= Short problem =
Retype the part of the records below that opens with the line containing "text Закупочная деятельность" and closes with the line containing "text Согласно документации", keeping both of those lines.

= Raw records =
******************************

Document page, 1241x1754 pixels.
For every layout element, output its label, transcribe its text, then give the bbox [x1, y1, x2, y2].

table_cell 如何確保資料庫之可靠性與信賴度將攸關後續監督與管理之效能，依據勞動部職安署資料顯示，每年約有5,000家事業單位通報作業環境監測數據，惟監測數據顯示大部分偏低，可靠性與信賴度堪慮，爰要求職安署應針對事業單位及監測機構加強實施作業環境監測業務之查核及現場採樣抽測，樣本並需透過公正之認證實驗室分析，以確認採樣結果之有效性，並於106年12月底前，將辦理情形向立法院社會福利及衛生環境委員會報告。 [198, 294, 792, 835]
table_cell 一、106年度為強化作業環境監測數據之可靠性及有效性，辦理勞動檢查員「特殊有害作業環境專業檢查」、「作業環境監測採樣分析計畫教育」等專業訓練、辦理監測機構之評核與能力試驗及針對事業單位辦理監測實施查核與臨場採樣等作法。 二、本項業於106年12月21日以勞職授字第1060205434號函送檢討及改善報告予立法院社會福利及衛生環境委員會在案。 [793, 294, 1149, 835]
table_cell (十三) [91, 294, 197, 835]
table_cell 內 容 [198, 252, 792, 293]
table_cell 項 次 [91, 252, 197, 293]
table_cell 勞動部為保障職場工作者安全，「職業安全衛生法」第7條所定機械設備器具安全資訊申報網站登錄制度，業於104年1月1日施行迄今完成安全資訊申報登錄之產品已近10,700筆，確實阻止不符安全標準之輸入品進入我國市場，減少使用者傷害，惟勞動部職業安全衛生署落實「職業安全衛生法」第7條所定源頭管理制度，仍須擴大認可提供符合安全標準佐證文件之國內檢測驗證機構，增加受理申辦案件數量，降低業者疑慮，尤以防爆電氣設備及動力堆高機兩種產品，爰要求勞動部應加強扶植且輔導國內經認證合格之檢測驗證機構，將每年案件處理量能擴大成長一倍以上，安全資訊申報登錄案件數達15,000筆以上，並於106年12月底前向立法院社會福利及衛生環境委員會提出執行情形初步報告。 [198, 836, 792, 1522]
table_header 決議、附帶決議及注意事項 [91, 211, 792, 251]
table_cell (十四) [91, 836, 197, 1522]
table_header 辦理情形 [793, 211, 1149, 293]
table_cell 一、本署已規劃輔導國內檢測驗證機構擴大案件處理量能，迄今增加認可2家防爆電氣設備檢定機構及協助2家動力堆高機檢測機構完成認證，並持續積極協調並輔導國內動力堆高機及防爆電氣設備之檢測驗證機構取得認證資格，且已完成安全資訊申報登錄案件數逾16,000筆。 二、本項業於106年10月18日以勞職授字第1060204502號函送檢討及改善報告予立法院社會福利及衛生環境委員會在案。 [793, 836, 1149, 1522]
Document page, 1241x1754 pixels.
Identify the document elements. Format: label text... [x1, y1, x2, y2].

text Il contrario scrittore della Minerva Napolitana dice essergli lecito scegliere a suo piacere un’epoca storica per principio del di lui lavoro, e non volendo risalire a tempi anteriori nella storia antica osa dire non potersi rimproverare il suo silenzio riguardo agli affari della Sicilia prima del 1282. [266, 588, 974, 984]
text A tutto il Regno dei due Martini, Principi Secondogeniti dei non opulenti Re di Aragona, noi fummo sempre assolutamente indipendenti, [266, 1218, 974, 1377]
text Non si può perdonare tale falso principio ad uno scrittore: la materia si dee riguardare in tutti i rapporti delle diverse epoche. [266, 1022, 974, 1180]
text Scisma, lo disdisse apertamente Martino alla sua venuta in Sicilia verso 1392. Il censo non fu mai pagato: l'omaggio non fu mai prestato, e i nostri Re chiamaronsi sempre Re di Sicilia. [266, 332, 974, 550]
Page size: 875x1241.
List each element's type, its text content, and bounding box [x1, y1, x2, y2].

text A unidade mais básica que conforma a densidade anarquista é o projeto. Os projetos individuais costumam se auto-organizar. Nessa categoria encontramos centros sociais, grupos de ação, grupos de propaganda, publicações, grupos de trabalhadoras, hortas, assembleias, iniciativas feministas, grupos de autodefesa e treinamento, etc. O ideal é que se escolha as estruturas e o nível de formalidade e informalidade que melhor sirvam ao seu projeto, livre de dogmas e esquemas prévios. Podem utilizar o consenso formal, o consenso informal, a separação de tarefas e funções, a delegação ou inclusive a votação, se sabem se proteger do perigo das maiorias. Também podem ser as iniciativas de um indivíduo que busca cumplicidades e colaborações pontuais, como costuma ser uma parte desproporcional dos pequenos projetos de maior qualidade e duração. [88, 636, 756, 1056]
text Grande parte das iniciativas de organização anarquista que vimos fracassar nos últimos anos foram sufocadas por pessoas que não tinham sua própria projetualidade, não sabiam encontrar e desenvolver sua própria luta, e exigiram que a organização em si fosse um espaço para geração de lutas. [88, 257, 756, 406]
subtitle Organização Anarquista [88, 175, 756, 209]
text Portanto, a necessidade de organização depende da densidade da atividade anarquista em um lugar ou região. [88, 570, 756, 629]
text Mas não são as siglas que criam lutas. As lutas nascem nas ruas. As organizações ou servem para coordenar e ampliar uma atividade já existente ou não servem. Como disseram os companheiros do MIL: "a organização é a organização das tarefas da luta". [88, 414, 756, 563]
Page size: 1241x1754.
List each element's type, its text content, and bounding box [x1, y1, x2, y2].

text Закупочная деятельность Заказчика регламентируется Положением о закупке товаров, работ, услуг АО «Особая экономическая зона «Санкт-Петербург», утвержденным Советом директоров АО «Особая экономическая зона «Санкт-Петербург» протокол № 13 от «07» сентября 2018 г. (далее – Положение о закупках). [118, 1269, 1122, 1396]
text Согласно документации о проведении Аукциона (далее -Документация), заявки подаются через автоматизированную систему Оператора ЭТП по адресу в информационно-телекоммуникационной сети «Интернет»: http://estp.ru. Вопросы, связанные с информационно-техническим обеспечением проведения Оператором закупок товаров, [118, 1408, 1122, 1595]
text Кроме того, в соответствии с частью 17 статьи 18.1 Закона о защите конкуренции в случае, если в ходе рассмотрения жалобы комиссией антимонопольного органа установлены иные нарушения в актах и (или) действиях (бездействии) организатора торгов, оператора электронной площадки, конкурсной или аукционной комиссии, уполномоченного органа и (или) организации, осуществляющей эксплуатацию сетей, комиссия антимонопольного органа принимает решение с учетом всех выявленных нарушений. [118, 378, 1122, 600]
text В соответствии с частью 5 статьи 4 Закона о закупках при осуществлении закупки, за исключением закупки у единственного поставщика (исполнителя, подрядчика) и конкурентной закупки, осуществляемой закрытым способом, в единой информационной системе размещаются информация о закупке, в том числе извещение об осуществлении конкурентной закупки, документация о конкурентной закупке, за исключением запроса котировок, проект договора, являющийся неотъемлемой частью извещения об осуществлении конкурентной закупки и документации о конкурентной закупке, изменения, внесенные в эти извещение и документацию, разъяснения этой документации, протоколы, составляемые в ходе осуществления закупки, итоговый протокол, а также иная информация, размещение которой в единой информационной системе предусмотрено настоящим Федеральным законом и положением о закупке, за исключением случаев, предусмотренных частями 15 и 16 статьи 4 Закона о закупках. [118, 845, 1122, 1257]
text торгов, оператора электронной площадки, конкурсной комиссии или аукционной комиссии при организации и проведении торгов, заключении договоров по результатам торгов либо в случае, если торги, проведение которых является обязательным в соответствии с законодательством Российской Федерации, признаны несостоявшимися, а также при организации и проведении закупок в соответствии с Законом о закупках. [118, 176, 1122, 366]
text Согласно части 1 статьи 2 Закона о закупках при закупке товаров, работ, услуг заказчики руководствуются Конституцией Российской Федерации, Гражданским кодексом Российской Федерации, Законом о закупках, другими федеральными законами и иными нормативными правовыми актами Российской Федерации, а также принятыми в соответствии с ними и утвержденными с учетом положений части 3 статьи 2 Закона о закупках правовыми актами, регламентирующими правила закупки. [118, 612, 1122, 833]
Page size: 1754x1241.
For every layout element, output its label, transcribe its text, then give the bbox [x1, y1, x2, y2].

******************************

= Task answer =
text Закупочная деятельность Заказчика регламентируется Положением о закупке товаров, работ, услуг АО «Особая экономическая зона «Санкт-Петербург», утвержденным Советом директоров АО «Особая экономическая зона «Санкт-Петербург» протокол № 13 от «07» сентября 2018 г. (далее – Положение о закупках). [118, 1269, 1122, 1396]
text Согласно документации о проведении Аукциона (далее -Документация), заявки подаются через автоматизированную систему Оператора ЭТП по адресу в информационно-телекоммуникационной сети «Интернет»: http://estp.ru. Вопросы, связанные с информационно-техническим обеспечением проведения Оператором закупок товаров, [118, 1408, 1122, 1595]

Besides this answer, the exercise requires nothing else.